§ Problem to work on: Scan the material below and copy every line holding the word "under".

——

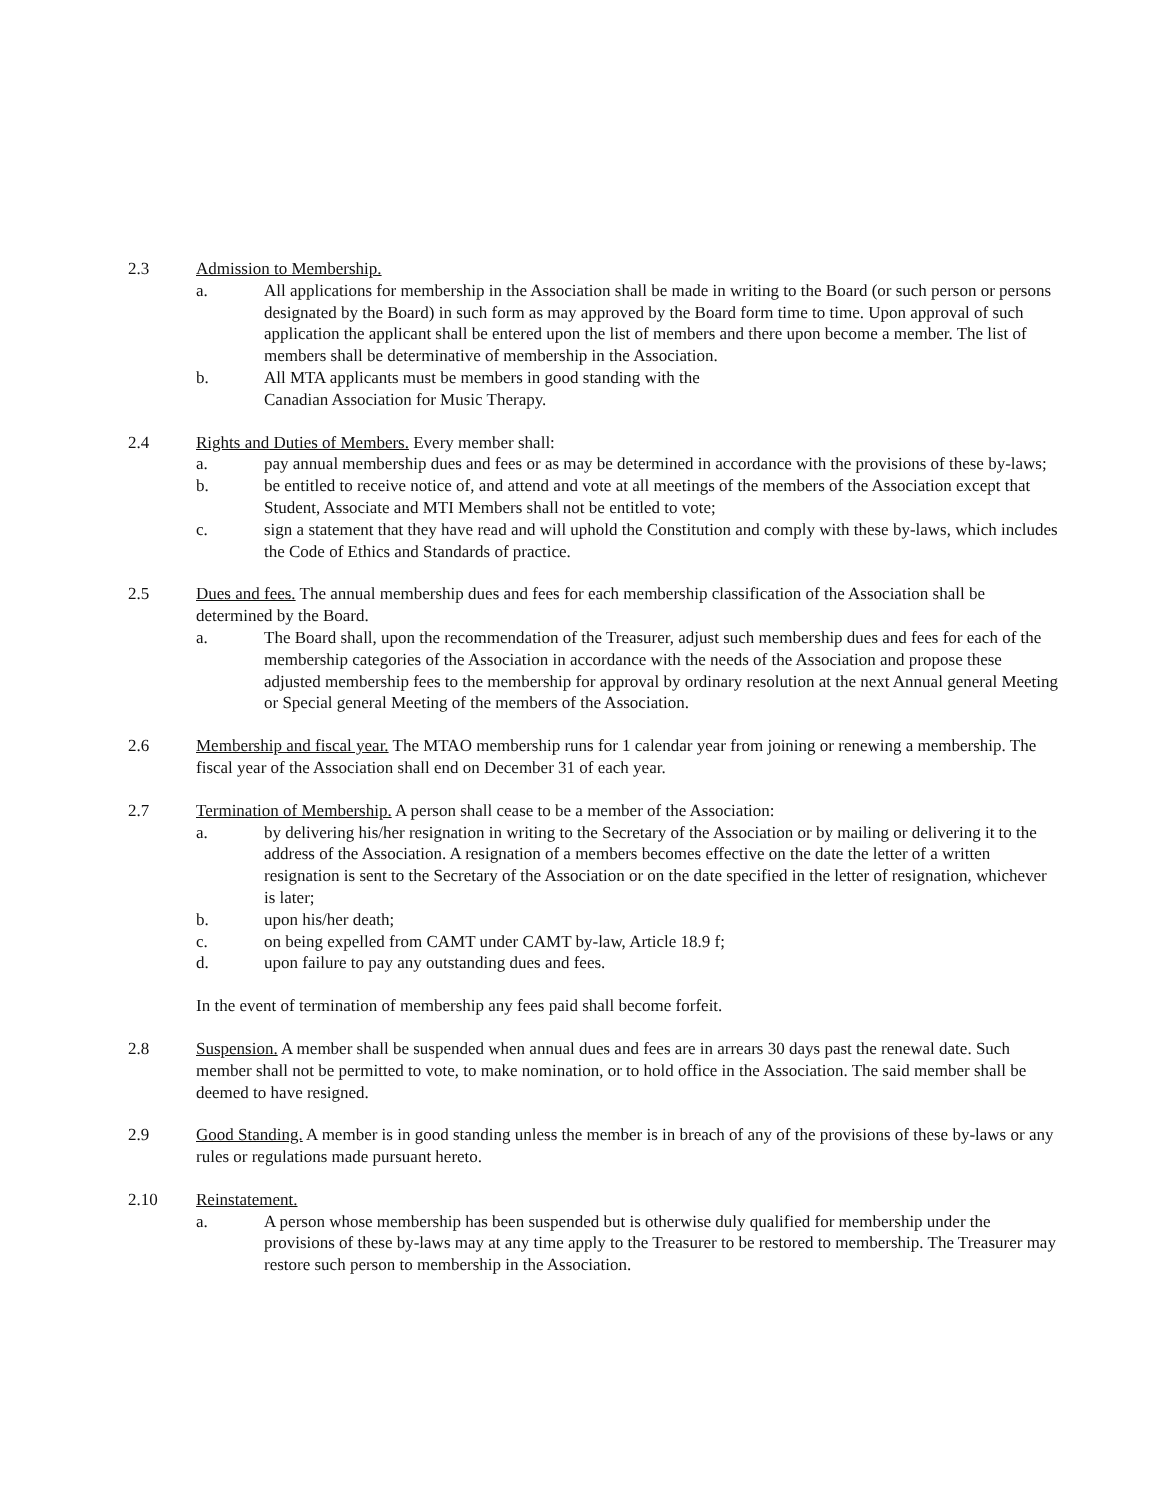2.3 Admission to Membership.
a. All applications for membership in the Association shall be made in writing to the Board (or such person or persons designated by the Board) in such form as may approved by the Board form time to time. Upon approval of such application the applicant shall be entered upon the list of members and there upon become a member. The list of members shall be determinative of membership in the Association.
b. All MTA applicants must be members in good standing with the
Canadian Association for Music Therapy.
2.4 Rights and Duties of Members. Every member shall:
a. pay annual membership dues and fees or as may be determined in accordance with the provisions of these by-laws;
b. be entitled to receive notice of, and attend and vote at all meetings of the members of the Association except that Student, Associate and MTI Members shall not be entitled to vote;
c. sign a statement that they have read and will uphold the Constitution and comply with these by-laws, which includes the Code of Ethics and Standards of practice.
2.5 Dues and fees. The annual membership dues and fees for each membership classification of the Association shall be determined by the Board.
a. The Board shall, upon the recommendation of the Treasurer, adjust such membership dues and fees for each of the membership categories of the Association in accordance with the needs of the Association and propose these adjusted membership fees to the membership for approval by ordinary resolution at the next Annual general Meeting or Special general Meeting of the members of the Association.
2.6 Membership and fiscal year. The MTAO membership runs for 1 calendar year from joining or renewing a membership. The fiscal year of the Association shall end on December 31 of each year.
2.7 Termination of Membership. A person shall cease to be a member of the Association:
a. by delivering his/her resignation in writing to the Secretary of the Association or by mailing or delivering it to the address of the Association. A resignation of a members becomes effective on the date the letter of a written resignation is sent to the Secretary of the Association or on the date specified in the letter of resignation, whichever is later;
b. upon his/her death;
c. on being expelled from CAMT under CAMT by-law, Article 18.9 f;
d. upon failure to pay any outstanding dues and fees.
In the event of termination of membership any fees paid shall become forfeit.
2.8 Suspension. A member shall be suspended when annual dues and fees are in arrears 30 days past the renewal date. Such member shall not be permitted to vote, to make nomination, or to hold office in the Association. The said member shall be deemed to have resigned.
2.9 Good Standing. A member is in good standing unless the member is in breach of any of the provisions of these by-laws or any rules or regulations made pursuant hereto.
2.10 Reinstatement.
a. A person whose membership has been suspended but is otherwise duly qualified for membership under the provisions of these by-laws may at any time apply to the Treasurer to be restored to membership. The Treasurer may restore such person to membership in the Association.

——

§ Answer to this task:
c. on being expelled from CAMT under CAMT by-law, Article 18.9 f;
a. A person whose membership has been suspended but is otherwise duly qualified for membership under the provisions of these by-laws may at any time apply to the Treasurer to be restored to membership. The Treasurer may restore such person to membership in the Association.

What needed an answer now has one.